After reading the articles it seems to me that short magazine style layout might suit. Here is one template we can probably use:
Thanks for all the comments. I really need to work on the format, maybe hire someone since I don't have much time available (otherwise I would have used TEX rather than Word as word processor), also to proofread, optimize navigation, add structure to the book, an index etc.
The nice thing with PDF is that it has clickable links to the actual discussions, so you can access the most up-to-date versions of the discussions on AB, with all the fresh comments. But PDF takes lots of bandwidth and storage. Also the page size is too large. But it looks very nice when printed :-)
Excellent reference and thank you for making it available.
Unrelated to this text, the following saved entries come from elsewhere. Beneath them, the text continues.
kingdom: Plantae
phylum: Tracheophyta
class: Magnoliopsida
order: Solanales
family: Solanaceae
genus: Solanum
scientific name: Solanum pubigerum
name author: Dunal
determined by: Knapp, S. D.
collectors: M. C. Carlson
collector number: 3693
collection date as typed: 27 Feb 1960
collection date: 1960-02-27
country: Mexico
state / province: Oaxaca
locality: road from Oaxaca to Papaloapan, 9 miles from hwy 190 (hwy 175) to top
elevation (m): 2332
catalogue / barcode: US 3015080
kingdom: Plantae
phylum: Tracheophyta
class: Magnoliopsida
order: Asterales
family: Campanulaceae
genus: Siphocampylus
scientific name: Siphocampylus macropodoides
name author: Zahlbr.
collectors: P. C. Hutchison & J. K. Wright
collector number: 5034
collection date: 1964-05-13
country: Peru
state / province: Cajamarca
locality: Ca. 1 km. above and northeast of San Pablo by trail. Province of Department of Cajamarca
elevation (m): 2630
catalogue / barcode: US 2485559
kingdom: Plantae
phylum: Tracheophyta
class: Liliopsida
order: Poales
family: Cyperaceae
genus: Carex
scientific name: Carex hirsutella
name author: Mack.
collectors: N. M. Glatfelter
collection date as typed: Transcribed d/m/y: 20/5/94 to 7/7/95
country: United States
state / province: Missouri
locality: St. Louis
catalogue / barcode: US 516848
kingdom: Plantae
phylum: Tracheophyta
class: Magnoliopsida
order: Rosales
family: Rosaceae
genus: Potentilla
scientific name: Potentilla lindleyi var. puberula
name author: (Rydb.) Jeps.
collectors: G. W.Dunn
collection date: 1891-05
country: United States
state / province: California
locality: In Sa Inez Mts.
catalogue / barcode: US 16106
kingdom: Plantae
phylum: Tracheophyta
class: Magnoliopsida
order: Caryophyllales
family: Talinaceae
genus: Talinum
My company is caught right at Part II Section 6. We are a very creative software company that are focused on analytics of big data in real time, however we lack the analytic know how. We think our technology is interesting based on discussions we have had by offering true real-time (getting answers as they happen) but turing technology into a product and understanding what is important as a product is very difficult. You work here has really inspired me and has helped me quite a bit.
I love the ebook, and I want to make an addition to item A7 -- "Why and how to build a data dictionary for big datasets".
I believe that you have described a data profiler and not a data dictionary. That being said, I delivered a paper on my SAS dataset profiler at the inaugural conference for IFSUG. The profiler produces a complete and accurate profile with only two passes of the dataset. Every value of every "reportable" column is listed and summarized with statistics for all other columns in the dataset. You have to see it to really understand what it does, and luckily, I created a visual poster to show the reports and how to use them to analyze any dataset.
The IFSUG presentation is here: http://www.ifsug.org/2012-proceedings
Paper, poster, and SAS code are available.
I will also present this paper at SESUG 2012 in Durham, NC -- near the mothership for SAS Institute.
I have only skimmed through it yet but it's a great job. Thanks a lot.